PICICA: "A aparente
ausência de um nome específico não equivale ao anonimato. A condenação a
pertencer a um "nome genérico", um nome de apropriação, é da ordem do
Poder, ou melhor, é a pedra de toque do Poder: e tudo vira número em uma
estatística ou uma figura, um modelo. Tudo perde a carne. O Poder foge à
regra -- porque ele faz as regras -- sempre que ameaçado, eis que ele
busca a carne -- a qual negligencia, mas sabe muito bem que existe -- e
se suas vítimas nunca têm nome próprio, os seus inimigos possuem -- ou devem possuir -- nome, rosto, RG, CPF, tipo sanguíneo."

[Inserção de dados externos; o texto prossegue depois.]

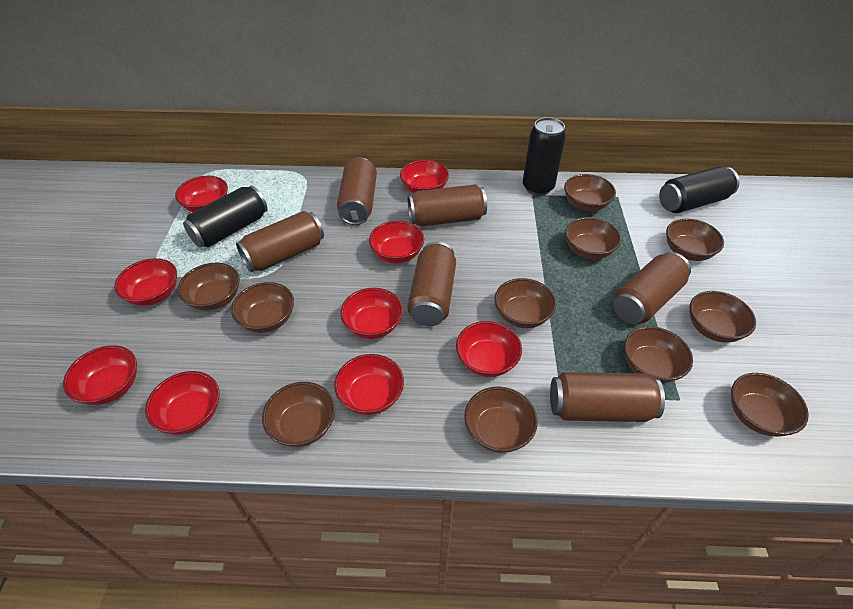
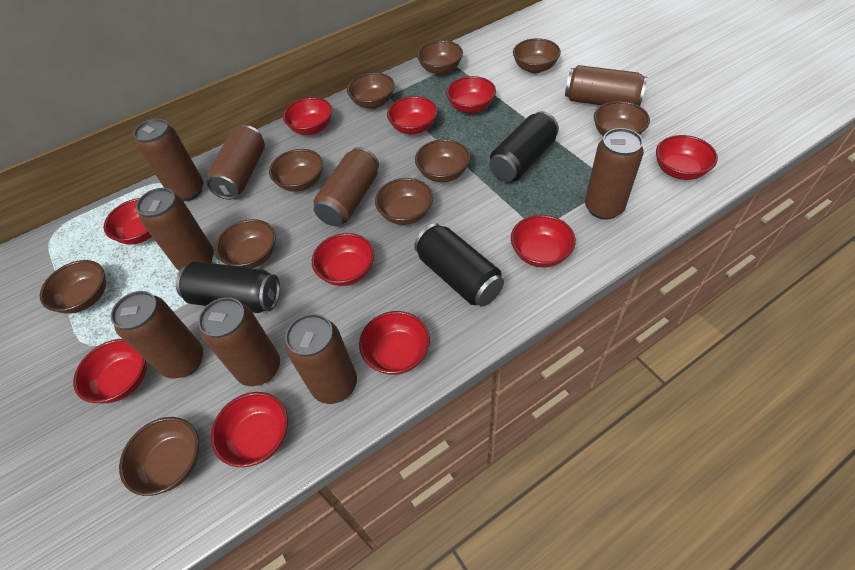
brown bowl: 11 -> 10
brown can: 6 -> 9
red bowl: 9 -> 10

Claudia tinha um Nome...e não Merecia (ser arrastada por um camburão até) Morrer
Imagem daqui |
Arrastar.
É uma ideia comum no nosso falar. Nós nos indignamos só de pensar em
"arrastões". Mas o que dizer de nós, a sociedade brasileira, esta
maravilha coletiva -- que ou apóia ou não se indigna o suficiente com a
violência de Estado -- diante de uma vítima de uma brutalidade sui generis que envolve o "arrastar", só que em uma situação inversa: Cláudia Silva Ferreira -- negra, mulher, mãe, tia, amiga, pobre, vizinha, um ser humano -- foi arrastada no asfalto por uma viatura policial em movimento, que a "socorria", depois de ter sido baleada em (mais) uma ação desastrosa da mesma polícia.
Há várias
nuances. Como as novas maneiras de usar as tecnologias tira absurdos
como esse da invisibilidade seria uma delas, o caso foi documentado em
um vídeo feito pelo celular de um motorista, mas o buraco é mais
embaixo. Importa aí a maneira como a sociedade brasileira parece tentar
eximir os policiais, a novilíngua da mídia "livre" que trata Cláudia
como a "mulher arrastada"
ou, até mesmo, a denúncia voluntarista de parte da esquerda -- que num
impulso trabalhista -- lembra que Cláudia era "trabalhadora" e não
merecia isso -- mesmo inconscientemente, dizer isso é como dizer que
quem trabalha poderia morrer, ou seria mais matável, menos digna de
proteção.
A meu ver, a questão central, o nó górdio dessa conversa, é precisamente o nome.
E eu tenho me debruçado sobre a questão há algum tempo. A
invisibilidade, o grunhido do pelotão de linchamento, a retórica da
mídia, o trabalhismo, tudo isso precisa, no calor dos fatos, iniciar seu
discurso com uma âncora, o nome. E Cláudia, um ser humano multifacetado
e bem real, perde assim o esplendor da sua diferença em relação ao
mundo para, de repente, ser reduzida a um nome genérico, homogenizador: a
vítima dos policiais bonzinhos -- a baixa "colateral" --, a
"arrastada", a trabalhadora são reduções que visam sujeitar a
complexidade de uma humana às regras de um discurso de poder.
A aparente
ausência de um nome específico não equivale ao anonimato. A condenação a
pertencer a um "nome genérico", um nome de apropriação, é da ordem do
Poder, ou melhor, é a pedra de toque do Poder: e tudo vira número em uma
estatística ou uma figura, um modelo. Tudo perde a carne. O Poder foge à
regra -- porque ele faz as regras -- sempre que ameaçado, eis que ele
busca a carne -- a qual negligencia, mas sabe muito bem que existe -- e
se suas vítimas nunca têm nome próprio, os seus inimigos possuem -- ou devem possuir -- nome, rosto, RG, CPF, tipo sanguíneo.
Não causa
espanto, a bem da verdade, que grande parte do discurso antagônico ao
sistema, em certa medida, aqui, ali ou bem longe daqui, capitule à mesma
lógica dos seus algozes. Possuem a mesma lógica interna o discurso da
mulher trabalhadora -- que não merecia morrer por isso e só por isso -- e o do protesto que "não teve trabalhador"
e que, por tabela, merece ser desqualificado: isso alude a uma ideia
utilitarista, para a qual tudo é traduzido numa linguagem de hierarquias
escalonada conforme a [suposta] importância para a produção. O
produtivismo como chave de explicação do porquê as esquerdas mundiais,
em grande medida, preferem caiar a senzala (pós-moderna) a libera-la.
O confronto
em questão, do qual Cláudia foi uma baixa bastante incidental, é parte
da guerra não declarada contra as minorias, os diferentes, da sociedade
global. Repercute aqui, ali em todo canto. Mas se discutir política
exige, antes de tudo, fugir da discussão sobre quem tem culpa no
cartório, é preciso enxergar, para além do mal, que nós que falamos,
falamos muito e fazemos pouco ou quase nada.